Disopyramide: Until data on possible interactions between verapamil and disopyramide are obtained, disopyramide should not be administered within 48 hours before or 24 hours after verapamil administration.
Flecainide: A study in healthy volunteers showed that the concomitant administration of flecainide and verapamil may have additive effects on myocardial contractility, AV conduction, and repolarization. Concomitant therapy with flecainide and verapamil may result in additive negative inotropic effect and prolongation of atrioventricular conduction.
Quinidine: In a small number of patients with hypertrophic cardiomyopathy (IHSS), concomitant use of verapamil and quinidine resulted in significant hypotension. Until further data are obtained, combined therapy of verapamil and quinidine in patients with hypertrophic cardiomyopathy should probably be avoided.

__What the task asks__. Resume the verapamil drug-interaction text after its last sentence.

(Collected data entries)
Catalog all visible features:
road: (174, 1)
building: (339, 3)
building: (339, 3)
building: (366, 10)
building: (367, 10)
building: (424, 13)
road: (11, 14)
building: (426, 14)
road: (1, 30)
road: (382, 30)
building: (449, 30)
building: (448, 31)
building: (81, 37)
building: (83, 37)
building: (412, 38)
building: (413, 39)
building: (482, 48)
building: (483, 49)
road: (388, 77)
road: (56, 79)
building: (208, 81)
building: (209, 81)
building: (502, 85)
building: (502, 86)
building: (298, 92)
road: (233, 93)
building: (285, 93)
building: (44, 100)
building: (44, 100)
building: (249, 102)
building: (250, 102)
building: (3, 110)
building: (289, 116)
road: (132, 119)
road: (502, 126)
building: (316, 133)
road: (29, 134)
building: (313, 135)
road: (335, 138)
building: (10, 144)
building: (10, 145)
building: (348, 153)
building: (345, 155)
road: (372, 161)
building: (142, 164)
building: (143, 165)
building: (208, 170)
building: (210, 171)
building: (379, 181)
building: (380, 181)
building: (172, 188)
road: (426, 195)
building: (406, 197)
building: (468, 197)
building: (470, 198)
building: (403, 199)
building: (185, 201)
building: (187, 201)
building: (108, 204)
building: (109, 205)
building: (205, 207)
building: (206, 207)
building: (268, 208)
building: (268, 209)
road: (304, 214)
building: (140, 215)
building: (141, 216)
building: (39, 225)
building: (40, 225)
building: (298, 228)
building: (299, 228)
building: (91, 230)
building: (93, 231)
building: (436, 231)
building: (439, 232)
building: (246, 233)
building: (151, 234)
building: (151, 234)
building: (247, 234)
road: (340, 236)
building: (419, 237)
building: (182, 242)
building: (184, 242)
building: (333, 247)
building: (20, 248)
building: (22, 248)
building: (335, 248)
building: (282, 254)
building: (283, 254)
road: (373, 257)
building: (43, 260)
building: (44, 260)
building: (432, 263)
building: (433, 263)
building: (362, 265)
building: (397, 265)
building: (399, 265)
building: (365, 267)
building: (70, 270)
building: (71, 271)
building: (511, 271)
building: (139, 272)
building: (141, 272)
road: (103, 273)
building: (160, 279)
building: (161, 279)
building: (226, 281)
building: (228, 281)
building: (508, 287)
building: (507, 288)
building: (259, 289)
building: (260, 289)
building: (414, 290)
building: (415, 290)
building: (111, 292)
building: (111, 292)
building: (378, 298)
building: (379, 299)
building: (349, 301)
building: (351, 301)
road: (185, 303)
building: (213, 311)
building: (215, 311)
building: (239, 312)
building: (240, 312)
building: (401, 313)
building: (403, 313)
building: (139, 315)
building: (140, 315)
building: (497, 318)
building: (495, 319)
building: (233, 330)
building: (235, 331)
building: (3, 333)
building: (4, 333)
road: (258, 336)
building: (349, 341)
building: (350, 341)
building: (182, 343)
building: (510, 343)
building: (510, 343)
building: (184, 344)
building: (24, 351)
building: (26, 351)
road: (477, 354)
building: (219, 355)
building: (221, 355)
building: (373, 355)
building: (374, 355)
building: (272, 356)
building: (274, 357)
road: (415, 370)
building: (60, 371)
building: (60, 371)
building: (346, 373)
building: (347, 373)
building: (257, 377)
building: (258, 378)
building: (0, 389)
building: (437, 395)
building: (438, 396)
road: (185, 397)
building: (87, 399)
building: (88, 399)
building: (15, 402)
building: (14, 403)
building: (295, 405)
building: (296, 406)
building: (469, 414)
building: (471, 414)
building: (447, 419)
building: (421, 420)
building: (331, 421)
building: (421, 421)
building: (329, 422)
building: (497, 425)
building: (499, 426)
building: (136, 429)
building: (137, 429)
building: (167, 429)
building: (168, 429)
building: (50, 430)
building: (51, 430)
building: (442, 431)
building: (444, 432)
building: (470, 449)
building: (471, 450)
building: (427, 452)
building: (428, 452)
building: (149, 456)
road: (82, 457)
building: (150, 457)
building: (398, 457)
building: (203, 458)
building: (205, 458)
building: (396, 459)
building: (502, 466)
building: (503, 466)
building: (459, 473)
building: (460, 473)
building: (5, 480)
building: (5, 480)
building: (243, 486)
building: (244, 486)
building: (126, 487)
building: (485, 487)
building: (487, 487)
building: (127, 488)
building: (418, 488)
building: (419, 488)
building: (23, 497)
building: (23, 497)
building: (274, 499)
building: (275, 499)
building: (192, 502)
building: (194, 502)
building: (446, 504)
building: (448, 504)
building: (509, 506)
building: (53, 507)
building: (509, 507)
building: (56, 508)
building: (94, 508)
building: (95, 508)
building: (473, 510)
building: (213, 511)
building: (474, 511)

__Response below__.
The electrophysiologic effects of quinidine and verapamil on AV conduction were studied in 8 patients. Univer significantly counteracted the effects of quinidine on AV conduction. There has been a report of increased quinidine levels during verapamil therapy.
Nitrates: Univer has been given concomitantly with short- and long-acting nitrates without any undesirable drug interactions. The pharmacologic profile of both drugs and the clinical experience suggest beneficial interactions.
Cimetidine: The interaction between cimetidine and chronically administered verapamil has not been studied. Variable results on clearance have been obtained in acute studies of healthy volunteers; clearance of verapamil was either reduced or unchanged.
Lithium: Increased sensitivity to the effects of lithium (neurotoxicity) has been reported during concomitant verapamil-lithium therapy; lithium levels have been observed sometimes to increase, sometimes to decrease, and sometimes to be unchanged. Patients receiving both drugs must be monitored carefully.
Carbamazepine: Univer therapy may increase carbamazepine concentrations during combined therapy. This may produce carbamazepine side effects such as diplopia, headache, ataxia, or dizziness.
Rifampin: Therapy with rifampin may markedly reduce oral verapamil bioavailability.
Phenobarbital: Phenobarbital therapy may increase verapamil clearance.
Cyclosporin: Univer therapy may increase serum levels of cyclosporin.
Theophylline: Univer may inhibit the clearance and increase the plasma levels of theophylline.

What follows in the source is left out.